Title: Re: Storage systems and methods for photographers
Post by: pflower on April 20, 2017, 01:34:33 pm
Thanks for your article which was most helpful, although I fear I might be asking a question you counsel against.

My present set up has evolved over a number of years and is pretty haphazard but works.  I do not do video and currently use a 4TB G-Tech drive on a 5k 27inch iMac (FW800 via a thunderbolt adapter) as my main drive.  Backups, or archives, are via a series of 2TB WD Passport drives.  I am actually quite disciplined in making sure that I have copied everything I do to at least 2 drives at the end of each week and never format a card without having done so.  So the worst that can happen (barring total destruction by fire) is that I lose a week's worth of edits but would still have the original files on a card.

Although I work with quite large files (mostly Hasselblad Raws but some 256mb Tiffs) I can't see that I really need thunderbolt speed - I am happy in that respect with my current set up.  But the 4tb is soon to be full.  So I was thinking about a cheap USB3 dock with bare 6tb drives.  One as main storage and 1 or 2 as backup/archives.

Anyone got any thoughts as to whether or not this is stupid?  If so can anyone recommend a better solution and if not any thoughts on reliability of drives or docks and suggestions on brands?

Thanks



I've been hard at work typing this up, so read to get a bit of an idea how I believe photographers and storage line up.  It's about 70% but I keep seeing incorrect or baseless articles come out and I needed to speak out.

https://medium.com/@PNWMF/storage-systems-and-methods-for-photographers-86e04f940013#.uzejsolsi
Title: Re: Storage systems and methods for photographers
Post by: Joe Towner on April 20, 2017, 04:29:52 pm
Unless you start video editing, in reality, USB3 is perfectly fine when plugged directly into the Mac.  I wouldn't do storage off a USB3 hub unless required, but it wouldn't hurt too much.  Thunderbolt speeds really come into play when dealing with SSDs or multiple SSDs.

I wouldn't discount the enclosed 5/6tb drives, especially if you don't have a reason to swap 3.5" drives at this time.  The dock setup ones generally don't stack well  :D

The only bit I would ask is if you have a Flash or Fusion drive.  If you have a Fusion drive, I'd look at doing a 2 bay USB3 enclosure and put a SSD plus a 6tb drive in it.  Use the SSD as a 'working files' space, and leave the fusion drive for everything else.

Title: Re: Storage systems and methods for photographers
Post by: pflower on April 21, 2017, 02:36:02 pm
Thanks.  I do have a Fusion drive and also an external SSD directly connected to the iMac on which I have my Lightroom Catalog and the application.  All files however are on my 4TB drive.  I can see the sense in having "working files' on an SSD but frankly I do everything in Lightroom now and moving files around different drives within Lightroom drives me mad and I always end up making a mistake and have to root around in the Finder to find out where everything is.  But with the falling prices of SSDs I might have a look at this again and see if I can't work out a fool proof modus operandi.

* STATED PROBLEM A
Please rewrite the listing from its first line up to and including the line containing "ചുരുങ്ങിയവരും", putting "Copy out" in place of "Transcribe" and keeping everything else the same.
* STATED PROBLEM B
Carry the forum thread on photo storage forward from its last post.

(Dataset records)

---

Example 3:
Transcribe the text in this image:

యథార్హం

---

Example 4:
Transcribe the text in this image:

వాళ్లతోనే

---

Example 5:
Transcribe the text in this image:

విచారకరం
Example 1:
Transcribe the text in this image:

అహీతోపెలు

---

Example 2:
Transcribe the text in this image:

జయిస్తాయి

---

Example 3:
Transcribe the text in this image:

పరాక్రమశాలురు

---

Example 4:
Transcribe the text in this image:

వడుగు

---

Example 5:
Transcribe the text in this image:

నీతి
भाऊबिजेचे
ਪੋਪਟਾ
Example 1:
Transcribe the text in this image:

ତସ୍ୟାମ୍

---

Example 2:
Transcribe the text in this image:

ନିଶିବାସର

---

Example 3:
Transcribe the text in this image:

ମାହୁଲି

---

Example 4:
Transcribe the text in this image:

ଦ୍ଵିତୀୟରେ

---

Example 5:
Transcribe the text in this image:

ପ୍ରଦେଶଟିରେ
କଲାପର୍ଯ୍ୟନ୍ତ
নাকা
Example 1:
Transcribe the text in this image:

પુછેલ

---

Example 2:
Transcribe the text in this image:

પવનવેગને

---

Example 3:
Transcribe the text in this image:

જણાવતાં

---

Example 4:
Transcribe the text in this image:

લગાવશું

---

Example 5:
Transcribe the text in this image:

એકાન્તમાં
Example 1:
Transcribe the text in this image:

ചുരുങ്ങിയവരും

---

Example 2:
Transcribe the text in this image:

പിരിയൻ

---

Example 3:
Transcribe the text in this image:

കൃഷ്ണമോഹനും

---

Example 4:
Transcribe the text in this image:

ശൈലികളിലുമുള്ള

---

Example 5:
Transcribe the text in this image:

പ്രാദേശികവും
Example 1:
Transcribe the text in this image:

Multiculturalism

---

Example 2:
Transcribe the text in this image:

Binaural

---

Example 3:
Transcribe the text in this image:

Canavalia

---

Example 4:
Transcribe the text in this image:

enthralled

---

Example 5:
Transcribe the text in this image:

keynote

* EXERCISE ANSWER A
---

Example 3:
Copy out the text in this image:

యథార్హం

---

Example 4:
Copy out the text in this image:

వాళ్లతోనే

---

Example 5:
Copy out the text in this image:

విచారకరం
Example 1:
Copy out the text in this image:

అహీతోపెలు

---

Example 2:
Copy out the text in this image:

జయిస్తాయి

---

Example 3:
Copy out the text in this image:

పరాక్రమశాలురు

---

Example 4:
Copy out the text in this image:

వడుగు

---

Example 5:
Copy out the text in this image:

నీతి
भाऊबिजेचे
ਪੋਪਟਾ
Example 1:
Copy out the text in this image:

ତସ୍ୟାମ୍

---

Example 2:
Copy out the text in this image:

ନିଶିବାସର

---

Example 3:
Copy out the text in this image:

ମାହୁଲି

---

Example 4:
Copy out the text in this image:

ଦ୍ଵିତୀୟରେ

---

Example 5:
Copy out the text in this image:

ପ୍ରଦେଶଟିରେ
କଲାପର୍ଯ୍ୟନ୍ତ
নাকা
Example 1:
Copy out the text in this image:

પુછેલ

---

Example 2:
Copy out the text in this image:

પવનવેગને

---

Example 3:
Copy out the text in this image:

જણાવતાં

---

Example 4:
Copy out the text in this image:

લગાવશું

---

Example 5:
Copy out the text in this image:

એકાન્તમાં
Example 1:
Copy out the text in this image:

ചുരുങ്ങിയവരും

* EXERCISE ANSWER B
I quite fancy the idea of a USB3 dock, and came across the idea from one of OWC's docks - the Drive Dock which sells for £250 or so.  Looking on Amazon there are a huge number of £30 docks.  I suppose for £30 or so it is worth taking a risk, but the price differential is a bit alarming and I am wondering what is the explanation.  There is no point buying something that really can't do the job.



Unless you start video editing, in reality, USB3 is perfectly fine when plugged directly into the Mac.  I wouldn't do storage off a USB3 hub unless required, but it wouldn't hurt too much.  Thunderbolt speeds really come into play when dealing with SSDs or multiple SSDs.

I wouldn't discount the enclosed 5/6tb drives, especially if you don't have a reason to swap 3.5" drives at this time.  The dock setup ones generally don't stack well  :D

The only bit I would ask is if you have a Flash or Fusion drive.  If you have a Fusion drive, I'd look at doing a 2 bay USB3 enclosure and put a SSD plus a 6tb drive in it.  Use the SSD as a 'working files' space, and leave the fusion drive for everything else.
Title: Re: Storage systems and methods for photographers
Post by: traderjay on July 31, 2017, 05:00:19 pm
One more thing to add - if you are going to use RAID with large capacity HDDs, RAID 6 is an ABSOLUTE must because you will run into URE (Unrecoverable Read Error) during the array rebuild process. If that happens you can kiss your entire array goodbye ;)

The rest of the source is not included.